Bebidas, cigarros e uma porção extra de dor.

Era uma manha pálida aquela. O sol não ousou dar as caras e as nuvens se amontoaram uma sobre as outras, formando uma espécie de lençol esbranquiçado, úmido. Um tanto lúgubre demais para o meu gosto.

Bem, para não faltar com a verdade, era um clima adequado para os pensamentos funestos de André, enquanto ele andava sem rumo pela rua apinhada de pessoas desconhecidas. Insignificantes. Era um homenzinho de aparência rude, com cabelos pintalgados de branco aqui e acolá. Tinha olhos vermelhos. Quero dizer, parcialmente vermelhos. Na verdade, os seus olhos eram de um azul vivo, sorridentes. Ou pelo menos fora assim um dia.

Não é mais.

Sabe quando dizem que o tempo não é fácil para ninguém? Bom, obviamente para André não foi. Sua barba por fazer comichava vez por outra. Sua barriga proeminente era a prova de que um dia aquele homem fora um consumidor das delicias da vida. Não o culpe. Essas coisas são irresistíveis. É claro que quando sofremos com problemas no coração e o médico diz que nosso caso é bastante grave, nós tentamos ao máximo evitar qualquer coisa que possa nos presentear com uma lápide – ou coisa parecida.

E aí... E aí é que você entra naquela coisa chamada “dieta saudável”, ou, seja lá como chamem isso, diabos, o que André precisava era de um copo de cerveja e qualquer coisa para mastigar.

Na calçada, pessoas apresadíssimas passavam a passos largos, pouco se importando com o homem barrigudo que agonizava ajoelhado. Eu não sei exatamente a idade de André, mas se fosse para chutar, diria 54 (tudo bem, 55). Sua aparência não o denunciava, de fato. Quando a pessoa vive uma vida desregrada, dando pouca importância à aparência – ou o que os outros iriam dizer, é meio difícil precisar a sua idade. Ele poderia ter sessenta e poucos anos, ou cinquenta e muitos. Depende do ângulo em que você o encarava.

André sentiu uma fisgada dolorosa no peito. Sua mão foi inconscientemente no local da dor, como se fosse possível agarra-la e jogá-la na lata de lixo. E não saía mais, ouviu?
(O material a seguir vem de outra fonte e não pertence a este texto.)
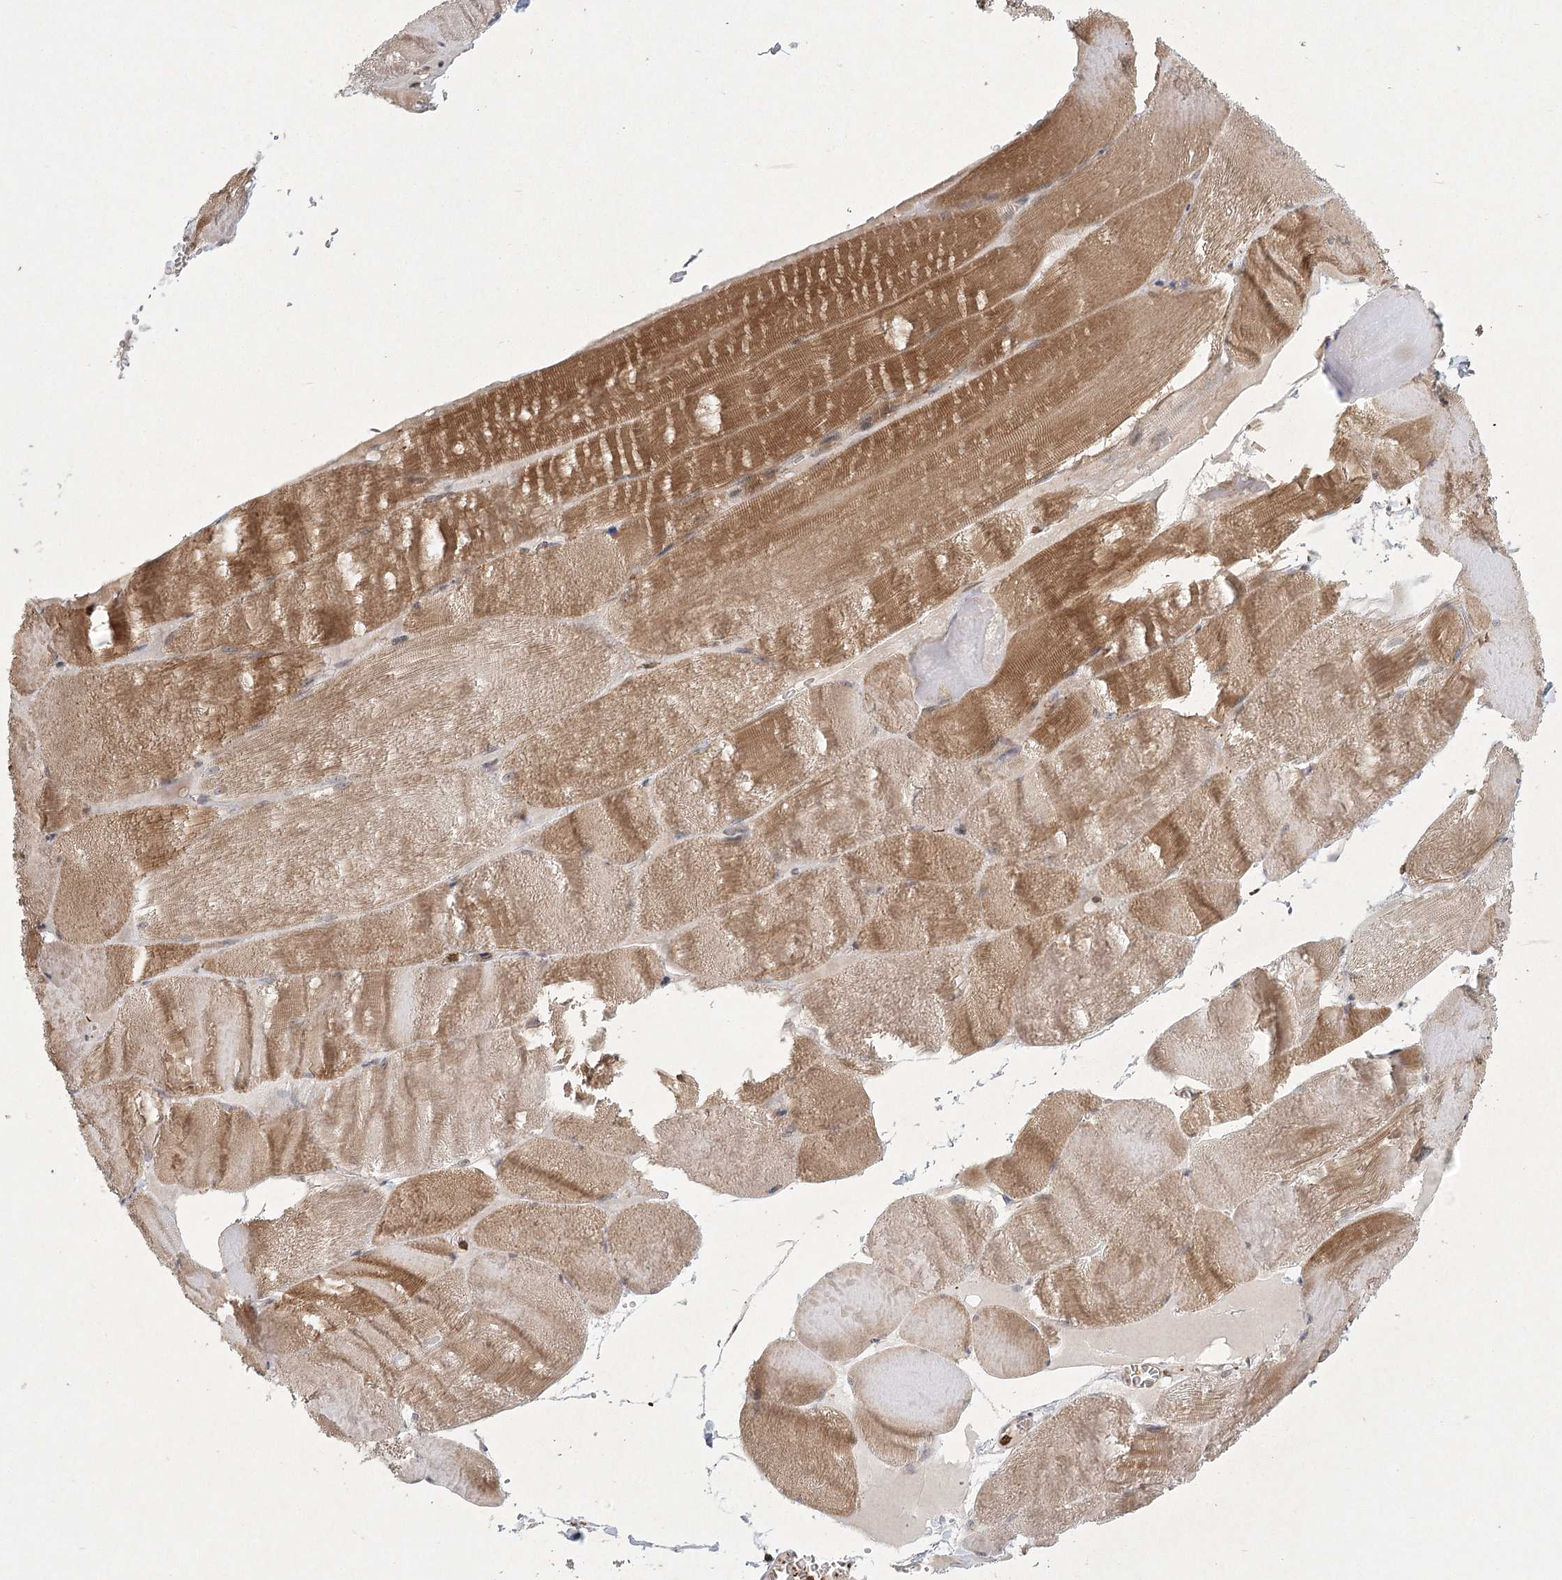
{"staining": {"intensity": "moderate", "quantity": ">75%", "location": "cytoplasmic/membranous"}, "tissue": "skeletal muscle", "cell_type": "Myocytes", "image_type": "normal", "snomed": [{"axis": "morphology", "description": "Normal tissue, NOS"}, {"axis": "morphology", "description": "Basal cell carcinoma"}, {"axis": "topography", "description": "Skeletal muscle"}], "caption": "Myocytes exhibit medium levels of moderate cytoplasmic/membranous staining in about >75% of cells in unremarkable human skeletal muscle. The protein is shown in brown color, while the nuclei are stained blue.", "gene": "MEPE", "patient": {"sex": "female", "age": 64}}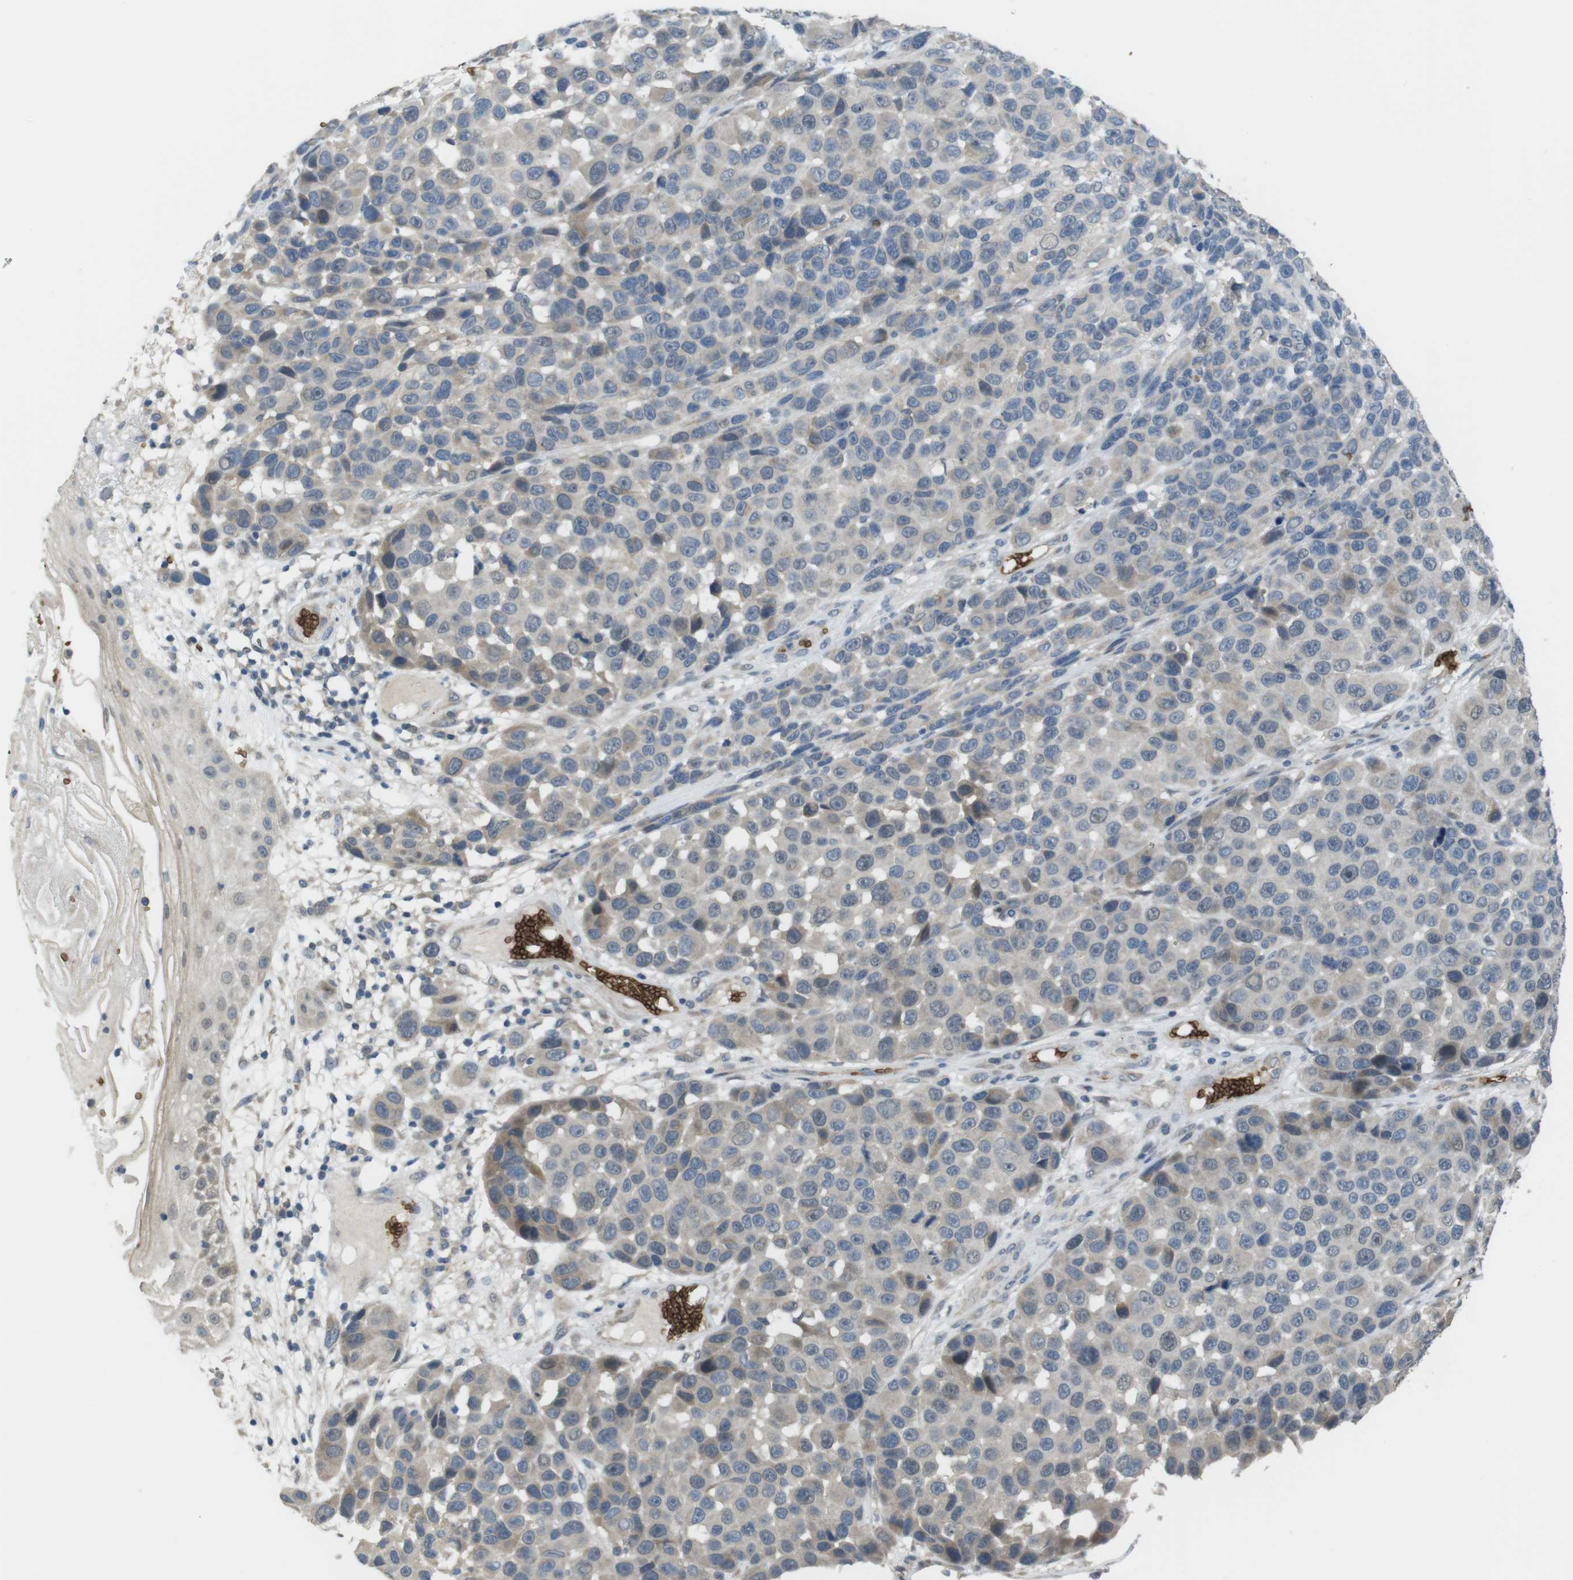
{"staining": {"intensity": "weak", "quantity": "<25%", "location": "cytoplasmic/membranous"}, "tissue": "melanoma", "cell_type": "Tumor cells", "image_type": "cancer", "snomed": [{"axis": "morphology", "description": "Malignant melanoma, NOS"}, {"axis": "topography", "description": "Skin"}], "caption": "A micrograph of melanoma stained for a protein reveals no brown staining in tumor cells.", "gene": "GYPA", "patient": {"sex": "male", "age": 53}}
Esse pensamento sem dúvida faria André rir, não fosse a dor alucinante que sentia naquele exato momento. Uma nesguinha de sangue escorreu o nariz. As lágrimas embaçavam sua visão. Vultos de homens impiedosos passavam direto. Não ousavam olhar. É como estar sentado em um ônibus e, de repente, uma velhinha entra. O que você faz? Fecha os olhos. Ela não pode saber que você a viu. Olhar para uma velhinha em pé num ônibus lotado significa ser um homem de bom coração e pedir para que ela sente em seu lugar. Caso contrário, a culpa o corroeria por completo.

Mas é como diz o ditado: O que os olhos não veem o coração não sente.

A ultima coisa que André viu quando bateu com a cabeçorra no asfalto foi uma garrafa de uísque à sua frente. Ou talvez fosse apenas alucinação, causada pela forte pancada na cabeça. Mas isso não deveria nos surpreender. É difícil pessoas como André mudar de uma hora para outra. Mais difícil ainda, é mudar enquanto sente a vida se esvair. Você tenta se agarrar a ela, mas a consciência de que isso é impossível escorrega garganta abaixo, ardente. Queimando. Uma leve semelhança que se sente ao tomar uma dose de uísque. Desce cortando e permanece no estômago, borbulhando. A sensação deliciosa de sentir seu interior queimar.

Mas dessa vez ele não teve tempo para uma segunda rodada.